All these things play in my head from time to time. It's difficult I guess for someone like me who's about to grow out of his home and into the real world. And, how painful is it going to be to leave all these behind and go? Only time would tell. When time was going to tell the story, is it worth frowning and waiting? One day, I made up my mind.

I am going to spend as much time with my mum while I'm here and make her happy because she will also be losing her trustworthy child to the outside world, even if it meant sitting with her to watch her lame tv shows. I am going to binge on all the wonderful food here without leaving anything to miss later. I am going to make sacrifices from my schedule to meet up with my friends, even if it means I'll be dead tired by the end of the day or on my rest days. I am going to play with my brother on certain evenings and probably catch up with a game of FIFA on Play Station. And I'll probably try to hang out with my sis and bro when my sis is at home. And definitely I'm gonna do as much as possible for Rusky so that he gets to have a lot of fun before he loses a huge chunk of that when I'm gone.
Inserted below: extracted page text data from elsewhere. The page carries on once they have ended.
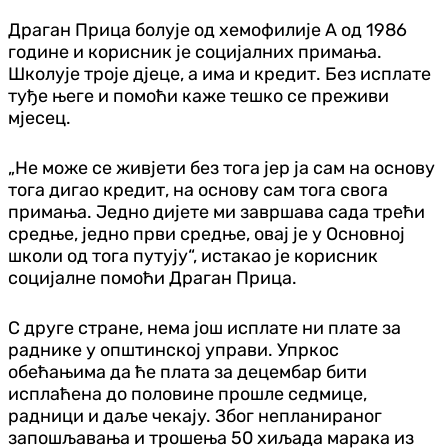
Драган Прица болује од хемофилије А од 1986
године и корисник је социјалних примања.
Школује троје дјеце, а има и кредит. Без исплате
туђе његе и помоћи каже тешко се преживи
мјесец.
„Не може се живјети без тога јер ја сам на основу
тога дигао кредит, на основу сам тога свога
примања. Једно дијете ми завршава сада трећи
средње, једно први средње, овај је у Основној
школи од тога путују“, истакао је корисник
социјалне помоћи Драган Прица.
С друге стране, нема још исплате ни плате за
раднике у општинској управи. Упркос
обећањима да ће плата за децембар бити
исплаћена до половине прошле седмице,
радници и даље чекају. Због непланираног
запошљавања и трошења 50 хиљада марака из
And what happens after that? I'll probably break down when it's time to leave. I think I've grown mature enough to live through these memories and keep them to myself for the future. I have learnt to live with the sadness and move on, because at some point  in time, I realized that so many great moments were enclosed in that sadness and to not feel sad would be a great loss of memories of all the fun times. So, right now, it's time to throw away all the speculation and live life to the fullest during the next two and a half months. Anyway, when time himself volunteered to tell the story, why wait for him as he takes away those memories that could be? As the countdown begins, I'm gonna run and run and chase each and every one down!